2022-10-03 12:43:02 056.316874 stage BootSanityCheck is complete
2022-10-03 12:43:02 056.317491 Asu Hitless boot stages complete
switch#

You can also verify the completion of the SSU process by checking the syslog for the following message:

LAUNCHER-6-BOOT_STATUS: 'reload fast-boot' reconciliation complete

To verify whether the SSU upgrade was successful, use the show reload cause command. Suppose a fatal error occurred during the upgrade process. In that case, the switch will have completely rebooted, and the fatal error details will be displayed along with the directory containing the diagnostic information.

If the SSU upgrade has succeeded, it will read Hitless reload requested by the user.

Fatal Error Display

switch# show reload cause
Reload Cause 1:
-------------------
Fatal error occurred during Asu Hitless boot. (stageMgr - LinkStatusUpdate timed out)

Reload Time:
------------
Reload occurred at Sun Oct 02 12:06:37 2022 PDT.

Recommended Action:
-------------------
The system rebooted due to a fatal error.
If the problem persists, contact your customer support representative.

Debugging Information:
-------------------------------
/mnt/flash/persist/fatalError-2022-10-02_120637
switch#

Successful Upgrade Display

switch# show reload cause
Reload Cause 1:
-------------------
Hitless reload requested by the user.

Reload Time:
------------
Reload occurred at Mon Oct 03 13:29:31 2022 PDT.

Recommended Action:
-------------------
No action necessary.

Debugging Information:
-------------------------------
None available.
switch#

The show version command confirms whether the correct image is loaded.

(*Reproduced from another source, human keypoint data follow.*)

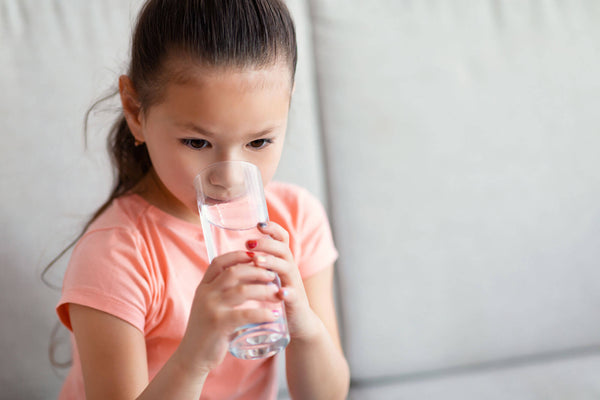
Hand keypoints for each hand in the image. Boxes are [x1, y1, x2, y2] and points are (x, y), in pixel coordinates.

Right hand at [177, 251, 280, 372]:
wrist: (192, 357)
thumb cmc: (207, 331)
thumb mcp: (209, 306)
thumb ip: (222, 292)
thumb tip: (247, 277)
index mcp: (203, 287)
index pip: (219, 262)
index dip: (238, 255)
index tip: (255, 256)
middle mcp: (206, 294)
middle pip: (234, 272)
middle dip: (257, 271)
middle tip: (272, 276)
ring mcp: (211, 308)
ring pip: (242, 291)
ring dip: (263, 290)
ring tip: (276, 293)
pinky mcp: (219, 324)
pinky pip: (245, 314)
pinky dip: (262, 314)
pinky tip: (274, 315)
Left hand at [246, 222, 321, 339]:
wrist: (299, 322)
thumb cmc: (277, 298)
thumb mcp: (268, 278)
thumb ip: (257, 266)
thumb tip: (232, 253)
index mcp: (282, 262)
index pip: (281, 239)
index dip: (272, 229)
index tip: (258, 224)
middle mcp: (289, 269)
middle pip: (282, 249)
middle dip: (266, 244)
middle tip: (249, 244)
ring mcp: (294, 285)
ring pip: (287, 268)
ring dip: (272, 263)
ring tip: (257, 262)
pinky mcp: (296, 303)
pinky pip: (294, 295)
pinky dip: (287, 293)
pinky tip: (280, 293)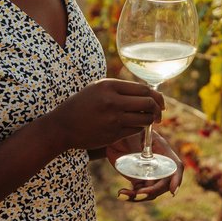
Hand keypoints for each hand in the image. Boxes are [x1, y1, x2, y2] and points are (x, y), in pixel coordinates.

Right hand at [42, 78, 163, 152]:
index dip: (156, 95)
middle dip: (157, 108)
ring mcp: (112, 119)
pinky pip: (135, 130)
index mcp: (109, 85)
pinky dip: (140, 128)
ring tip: (150, 120)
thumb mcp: (98, 88)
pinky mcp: (112, 134)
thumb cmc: (82, 104)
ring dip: (151, 120)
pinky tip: (137, 126)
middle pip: (148, 103)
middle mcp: (112, 101)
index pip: (143, 89)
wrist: (62, 126)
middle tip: (159, 113)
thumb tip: (147, 92)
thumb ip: (120, 88)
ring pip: (144, 118)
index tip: (159, 101)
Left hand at [107, 131, 183, 200]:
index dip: (177, 179)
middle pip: (164, 183)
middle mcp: (158, 165)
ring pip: (151, 192)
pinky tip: (120, 194)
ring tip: (124, 194)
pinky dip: (130, 196)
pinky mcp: (137, 180)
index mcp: (162, 150)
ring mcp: (148, 174)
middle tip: (139, 194)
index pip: (175, 166)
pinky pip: (137, 192)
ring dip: (140, 196)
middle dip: (153, 191)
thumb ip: (137, 150)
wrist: (115, 137)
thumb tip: (142, 165)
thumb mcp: (132, 137)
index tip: (173, 191)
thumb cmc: (127, 132)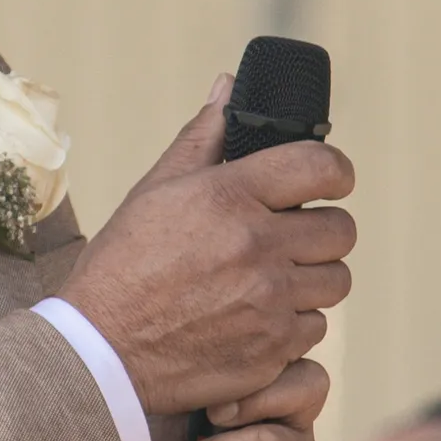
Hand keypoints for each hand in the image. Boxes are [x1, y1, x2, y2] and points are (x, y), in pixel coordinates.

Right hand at [61, 86, 355, 416]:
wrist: (99, 354)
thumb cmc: (121, 267)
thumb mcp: (154, 193)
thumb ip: (202, 138)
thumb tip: (228, 86)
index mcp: (229, 197)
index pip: (322, 167)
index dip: (335, 173)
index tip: (330, 182)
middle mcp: (257, 247)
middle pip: (341, 230)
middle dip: (323, 232)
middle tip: (293, 240)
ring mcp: (269, 303)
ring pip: (334, 284)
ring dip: (311, 282)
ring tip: (272, 285)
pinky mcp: (272, 351)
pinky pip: (316, 333)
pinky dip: (294, 329)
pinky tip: (258, 324)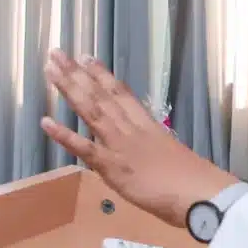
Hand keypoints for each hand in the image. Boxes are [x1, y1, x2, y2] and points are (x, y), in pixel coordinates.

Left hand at [42, 52, 236, 227]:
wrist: (202, 194)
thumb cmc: (194, 182)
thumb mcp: (173, 156)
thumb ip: (154, 150)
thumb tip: (145, 151)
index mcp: (148, 125)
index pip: (122, 93)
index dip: (102, 75)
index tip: (87, 58)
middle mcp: (131, 129)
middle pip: (101, 95)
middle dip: (77, 73)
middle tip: (57, 53)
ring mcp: (120, 145)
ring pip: (90, 110)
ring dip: (68, 89)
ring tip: (50, 69)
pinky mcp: (112, 166)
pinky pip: (83, 148)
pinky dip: (63, 135)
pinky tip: (45, 122)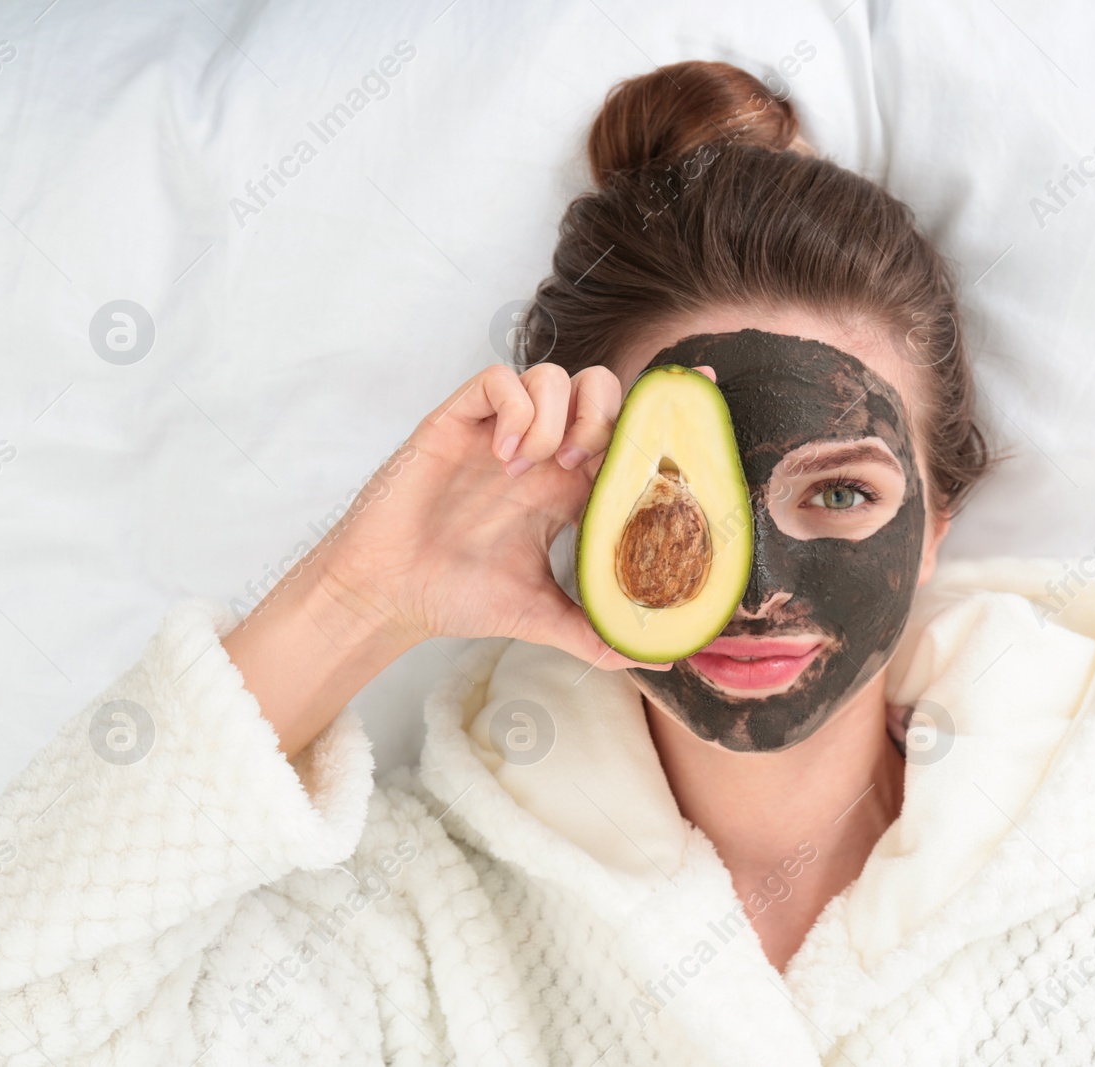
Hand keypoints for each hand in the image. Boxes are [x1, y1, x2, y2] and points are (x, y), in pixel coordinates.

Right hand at [314, 361, 668, 669]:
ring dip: (557, 417)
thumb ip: (595, 633)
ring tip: (533, 469)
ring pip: (554, 375)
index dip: (661, 412)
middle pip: (599, 388)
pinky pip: (500, 379)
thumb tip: (658, 663)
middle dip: (604, 417)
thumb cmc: (456, 597)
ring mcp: (501, 432)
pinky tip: (504, 456)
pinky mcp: (458, 421)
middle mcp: (542, 453)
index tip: (706, 386)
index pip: (626, 433)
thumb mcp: (540, 618)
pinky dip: (515, 410)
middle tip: (579, 469)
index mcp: (569, 489)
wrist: (388, 595)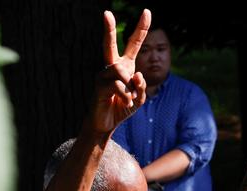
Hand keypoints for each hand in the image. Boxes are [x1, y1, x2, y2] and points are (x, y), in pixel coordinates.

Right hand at [89, 9, 150, 132]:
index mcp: (125, 66)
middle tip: (106, 13)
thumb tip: (136, 75)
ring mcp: (104, 75)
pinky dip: (126, 96)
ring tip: (129, 99)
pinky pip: (117, 86)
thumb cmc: (122, 108)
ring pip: (120, 71)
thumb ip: (142, 87)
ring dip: (130, 87)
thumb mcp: (139, 98)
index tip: (147, 11)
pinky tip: (126, 103)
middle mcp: (112, 67)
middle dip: (108, 28)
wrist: (107, 124)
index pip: (133, 43)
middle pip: (109, 44)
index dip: (141, 28)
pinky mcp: (99, 86)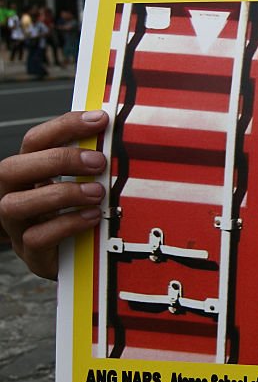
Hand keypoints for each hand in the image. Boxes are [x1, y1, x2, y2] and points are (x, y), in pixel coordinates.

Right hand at [0, 111, 108, 278]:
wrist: (83, 261)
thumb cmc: (84, 214)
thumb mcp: (87, 184)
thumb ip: (94, 163)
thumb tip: (121, 136)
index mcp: (29, 173)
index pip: (34, 141)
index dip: (64, 127)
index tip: (100, 119)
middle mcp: (14, 196)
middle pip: (11, 168)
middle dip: (57, 160)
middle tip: (98, 162)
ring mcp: (18, 226)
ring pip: (14, 205)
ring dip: (60, 194)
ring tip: (97, 193)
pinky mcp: (31, 254)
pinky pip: (36, 238)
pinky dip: (66, 224)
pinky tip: (92, 218)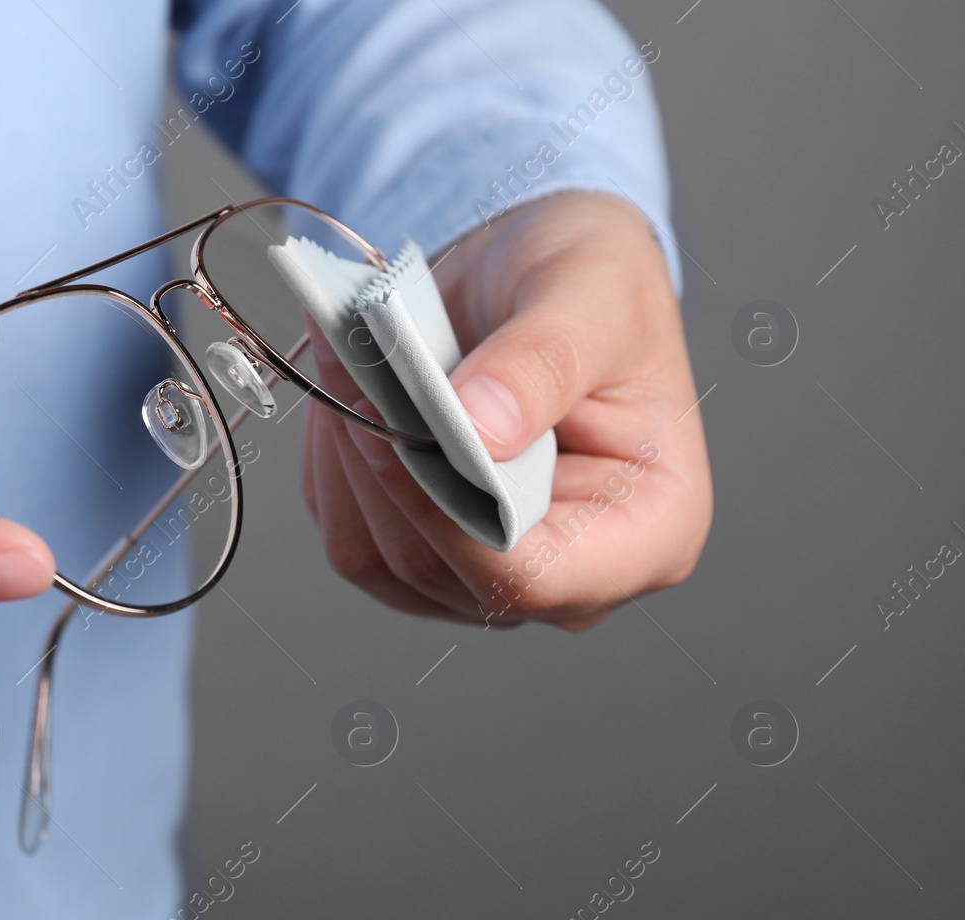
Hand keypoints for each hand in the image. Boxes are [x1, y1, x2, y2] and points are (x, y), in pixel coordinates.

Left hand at [304, 191, 712, 628]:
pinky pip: (348, 532)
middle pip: (441, 567)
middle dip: (389, 464)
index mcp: (649, 533)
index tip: (402, 424)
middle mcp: (568, 576)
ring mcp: (485, 572)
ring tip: (352, 358)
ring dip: (349, 456)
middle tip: (360, 360)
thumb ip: (541, 362)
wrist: (534, 277)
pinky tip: (349, 389)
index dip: (452, 516)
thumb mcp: (592, 293)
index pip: (533, 575)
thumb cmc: (595, 284)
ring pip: (378, 557)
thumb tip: (478, 428)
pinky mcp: (418, 551)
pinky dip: (335, 460)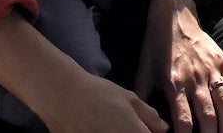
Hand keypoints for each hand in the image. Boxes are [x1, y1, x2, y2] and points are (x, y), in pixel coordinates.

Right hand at [0, 12, 166, 132]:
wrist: (60, 95)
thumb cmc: (97, 93)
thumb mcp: (128, 98)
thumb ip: (149, 116)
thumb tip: (162, 129)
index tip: (145, 128)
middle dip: (134, 132)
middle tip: (124, 123)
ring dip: (116, 132)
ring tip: (105, 121)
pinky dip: (98, 132)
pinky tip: (93, 126)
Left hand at [135, 0, 222, 132]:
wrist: (172, 15)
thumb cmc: (156, 46)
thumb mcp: (143, 72)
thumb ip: (141, 99)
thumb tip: (142, 122)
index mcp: (174, 83)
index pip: (183, 120)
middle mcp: (195, 78)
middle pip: (207, 115)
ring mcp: (211, 68)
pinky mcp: (222, 59)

The Software image version: line displays the version of the active image file.

switch# show version
Arista DCS-7050QX-32-F
Hardware version: 02.00
Serial number: JPE14071098
System MAC address: 001c.7355.556f
Software image version: 4.14.5F-2353054.EOS4145F
Architecture: i386
Internal build version: 4.14.5F-2353054.EOS4145F
Internal build ID: e8748ea7-916d-4217-878f-4bfe2adc7122
Uptime: 4 minutes
Total memory: 3981328 kB
Free memory: 1342408 kB
switch#

Note: If a fatal error occurs during the SSU process, the new EOS image will still be loaded and booted.